Savaş ve saldırganlığı tırmandıran Türk sermaye devleti birçok kenti “Güvenlik bölgesi” ilan ederken Kürt halkı üzerindeki baskılarını da arttırıyor. ‘90’lı yıllarda 4 bin civarındaki köy ve mezrayı yakıp-yıkarak Kürt halkını zorunlu göçe zorlayan devlet, benzer yöntemleri bugün de devam ettiriyor. Şırnak’ta Şehrevan ve Rûsor yaylalarında yaşayan köylüler köyleri boşaltmaları için tehdit edilirken, Van’da ise Jandarma Asayiş Kolordu Komutanlığı Hacıbekir Kışlası’nın çevresinde yaşayan halk daha önce karakola yapılan saldırı bahane edilerek “Eğer bundan sonra böyle saldırı oldursa hepinizi tararız” tehditleriyle mahalleyi terk etmeye zorlanıyor.
DİHA’nın haberine göre, Şırnak Valiliği ve bölge komutanları, muhtarlar üzerinden Şehrevan ve Rûsor yaylalarındaki köylüleri tehdit etti.
“Güvenlik bölgesi” gerekçesiyle Şehrevan ve Rûsor yaylalarında yaşayan köylülere yaşadıkları bölgeyi terk etmeleri için baskılar yapıldı.
Ancak yaylalardaki köylerine birkaç yıldır tekrar geldiklerini belirten köylüler, burada oluşturdukları yaşam alanlarını terk etmeyeceklerini belirtti. Tarım ve hayvancılıkla uğraştıklarını belirten köylüler devletin kendilerini 30 yıldır şehre mahkum ettiğini ve yeniden şehirlere sürülmek istediklerini ancak oralarda hiçbir geçim kaynaklarının olmadığını ifade ettiler.

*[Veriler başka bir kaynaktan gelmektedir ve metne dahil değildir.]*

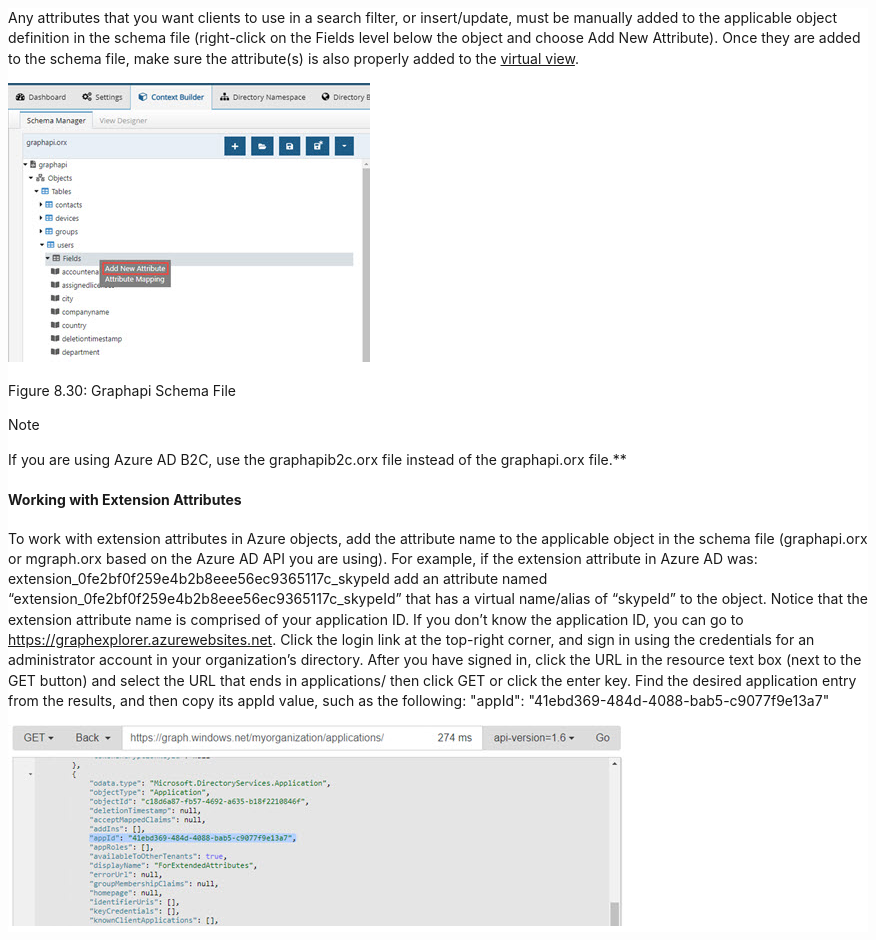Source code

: Any attributes that you want clients to use in a search filter, or insert/update, must be manually added to the applicable object definition in the schema file (right-click on the Fields level below the object and choose Add New Attribute). Once they are added to the schema file, make sure the attribute(s) is also properly added to the [virtual view](#azure-ad-virtual-view).

![An image showing ](Media/Image8.30.jpg)

Figure 8.30: Graphapi Schema File

>[!note] 
>If you are using Azure AD B2C, use the graphapib2c.orx file instead of the graphapi.orx file.**

#### Working with Extension Attributes

To work with extension attributes in Azure objects, add the attribute name to the applicable object in the schema file (graphapi.orx or mgraph.orx based on the Azure AD API you are using). For example, if the extension attribute in Azure AD was: extension_0fe2bf0f259e4b2b8eee56ec9365117c_skypeId add an attribute named “extension_0fe2bf0f259e4b2b8eee56ec9365117c_skypeId” that has a virtual name/alias of “skypeId” to the object. Notice that the extension attribute name is comprised of your application ID. If you don’t know the application ID, you can go to https://graphexplorer.azurewebsites.net. Click the login link at the top-right corner, and sign in using the credentials for an administrator account in your organization’s directory. After you have signed in, click the URL in the resource text box (next to the GET button) and select the URL that ends in applications/ then click GET or click the enter key. Find the desired application entry from the results, and then copy its appId value, such as the following: "appId": "41ebd369-484d-4088-bab5-c9077f9e13a7" 

![An image showing ](Media/Image8.31.jpg)
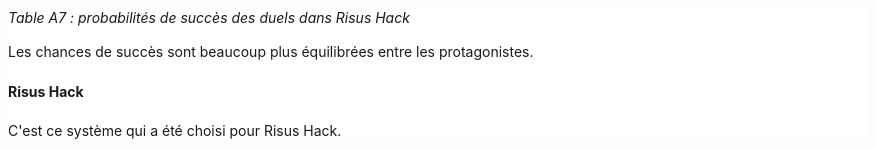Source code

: *Table A7 : probabilités de succès des duels dans Risus Hack*

Les chances de succès sont beaucoup plus équilibrées entre les protagonistes.

#### Risus Hack

C'est ce système qui a été choisi pour Risus Hack.

    

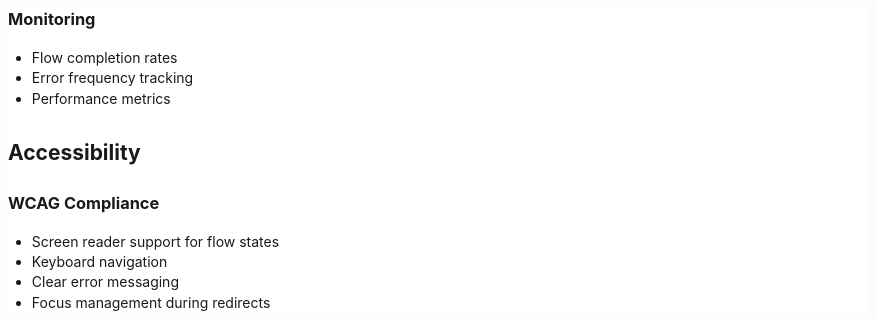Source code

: ### Monitoring
- Flow completion rates
- Error frequency tracking
- Performance metrics

## Accessibility

### WCAG Compliance
- Screen reader support for flow states
- Keyboard navigation
- Clear error messaging
- Focus management during redirects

Geçtiğimiz günlerde de evlerinin yakınlarına top atışı yapıldığını belirten köylüler her gün korku içerisinde yaşadıklarını ancak köylerini yeniden boşaltmayacaklarını söylediler.
Ayrıca muhtarların defalarca konuyu görüşme için valiliğe başvurduğunu ancak bir yanıt alamadıklarını belirttiler.
Van Jandarma Asayiş Kolordu Komutanlığı Hacıbekir Kışlası'na 31 Temmuz gecesi yapılan saldırıyı bahane eden askeri yetkililer de karakol çevresindeki evlerde yaşayanları tehdit ettiler.
Edremit ilçesine bağlı Kurubaş Mahallesi'nde yaşayan halk askeri yetkililerin “Bir daha saldırı olursa çoluk çocuk demeden mahalleyi başınıza yıkarız” diyerek kendilerini tehdit ettiklerini belirtti. Tehditlerle kendilerinin evlerini terk etmeye zorlandığına dikkat çeken halk Kürt oldukları için bunları yaşadıklarını ve başlarına gelebilecek her şeyden askeri yetkililerin ve devletin sorumlu olacağını ifade ettiler.
20 yıl önce de askerin köylerini yakarak kendilerini zorla çıkardıklarını belirten halk evlerini bir daha terk etmeyeceğini vurguladı.